For the better part of the program I watched the National Conservative Party Vice President dance all over the issues like a trained ballet dancer. On the issue of Conservative MP's Bill Casey recent decision to vote against the government on a budget item which was promptly followed by his being turfed from the Conservative Party the best argument he could muster was "It's a confidence issue."
On further prodding about this same Conservative's previous comments way back when the sides were turned and Joe Comuzzi voted against the former Liberal government on a "confidence issue" he could hardly hide a smile as he responded that Mr Comuzzi knew what was in the budget full well before he voted, while Mr Casey did not. That lead some knee slapping laughter from the Liberal on the show.
The argument is as hollow as a Liberal Party fundraiser right now. MPs should be allowed to vote against budget items especially over issues as unique as the fiscal imbalance.
Further I'd like to quote a letter from Stephen Harper dated February 8, 2002:
"The structure of federal transfers creates real problems for how provincial governments deal with the resource industry. If the Newfoundland or Nova Scotia governments receive new revenues from resource developments, Ottawa may take up to 100% of this money by reducing equalization transfers."Although Harper may never have explicitly promised that 100% of resources would not be included in the equalization deal from now ad infinitum, he did certainly flirt with the idea going back to 2002.
"Whatever the right technical solution may be, it is also well past time to raise broader questions about the functioning of equalization."
Mr Casey and others in the Atlantic Provinces would have good reason to believe that their party had made a clear promise not to include non-renewable resources from the equalization formula forever. And seeing that, it's clear that they can not be morally expected to vote with the party on such an issue. In many cases they may have told voters that a vote for them was a vote for a fix on the fiscal imbalance that would be much of a better deal than they got.
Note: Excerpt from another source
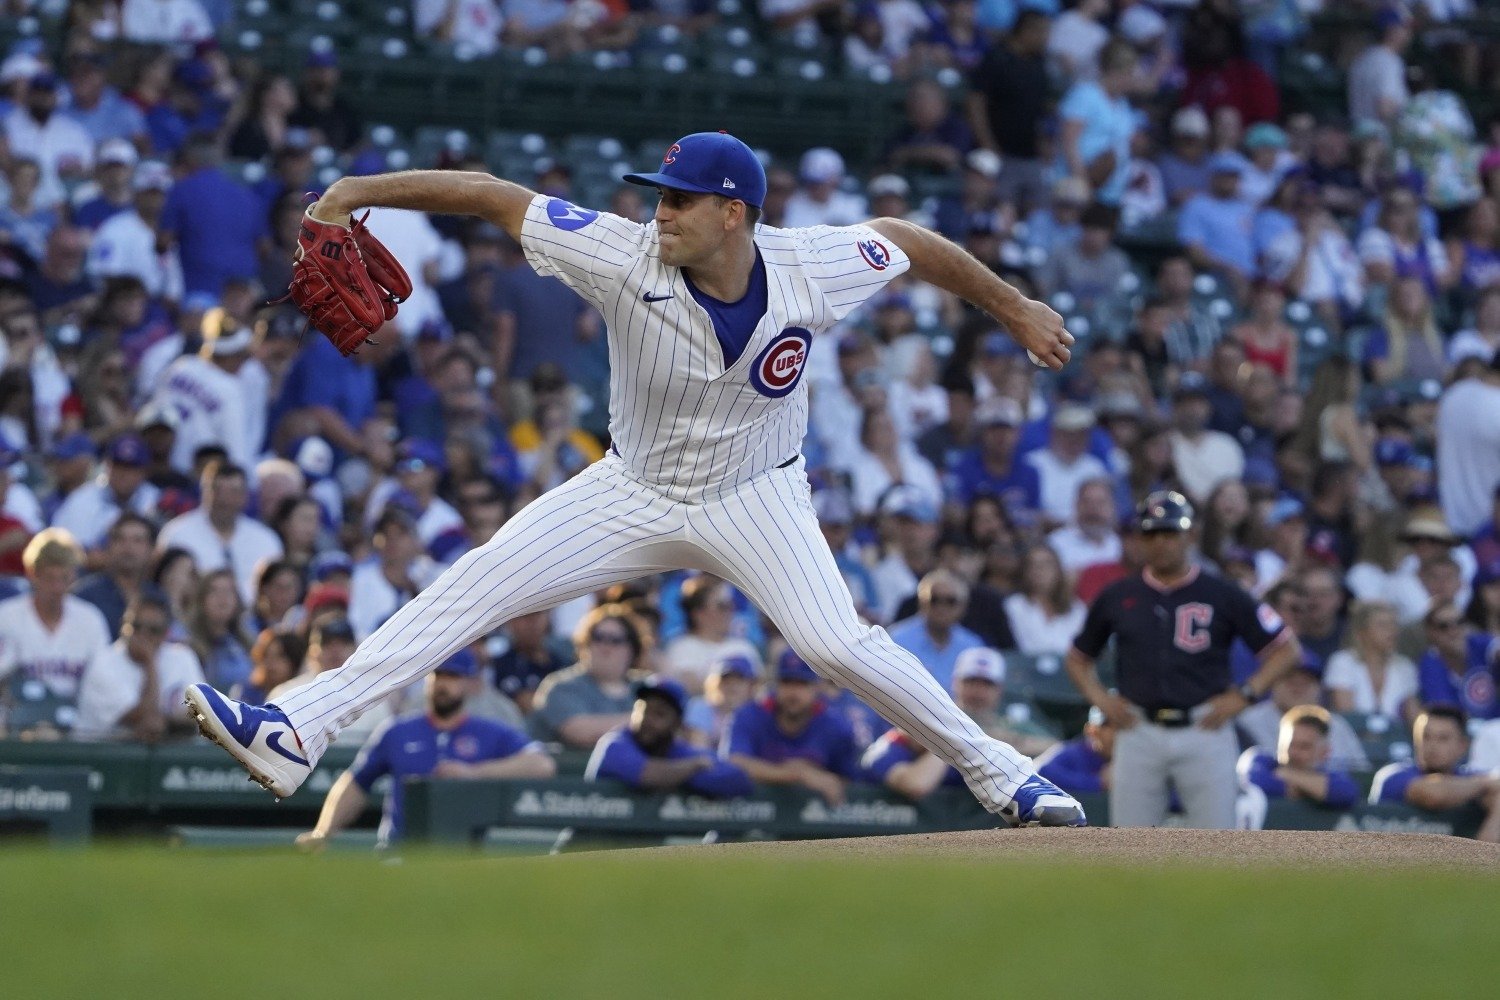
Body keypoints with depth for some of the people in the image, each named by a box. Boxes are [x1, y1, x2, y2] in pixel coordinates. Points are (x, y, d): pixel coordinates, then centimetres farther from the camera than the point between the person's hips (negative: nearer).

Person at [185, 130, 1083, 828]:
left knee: (838, 644, -21)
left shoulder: (812, 272, -22)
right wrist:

Apparently this is a "confidence issue." I respectfully disagree. Harper should have made it clear before the election that he was not guaranteeing that non-renewable resources would be excluded from the equalization formula for the Atlantic provinces from now into infinity.
What he did say about the fiscal imbalance at the time was that he viewed fixing the fiscal imbalance as merely a "deal." It was about negotiation. That's why he was criticized by the Liberal Party at the time for not including numbers in his fiscal plan that included expected costs of fixing the fiscal imbalance. In truth all Harper did was run around the country promising to "fix it" without actually saying what he would do and not costing the numbers. How could he? It was something to be negotiated.
In one sense you could argue he should have done just that - make a plan and present it to the public. In another sense you could argue that there was no way for him to do just that until he got into office. One premier may agree to one thing, while another premier may agree to something different. Negotiation of the issue seems the only realistic way forward.
But I think it's clear that over an issue so ill defined as the fiscal imbalance that expelling an MP for not liking the "deal" because it's a "confidence issue" is a shallow argument to say the least.
If I wanted butter, I'd ask for butter. So stop giving me butter for arguments. If the absence of any other given reason, the only issue I can see here is caucus solidarity. The only conclusion I can draw is that Harper's office made a tactical decision to punish one MP in the hopes that shear pressure will convince them to do otherwise. If that's true it's bullying and it shouldn't have happened.
It is truly a shameful time for the Conservative Party in Ottawa right now.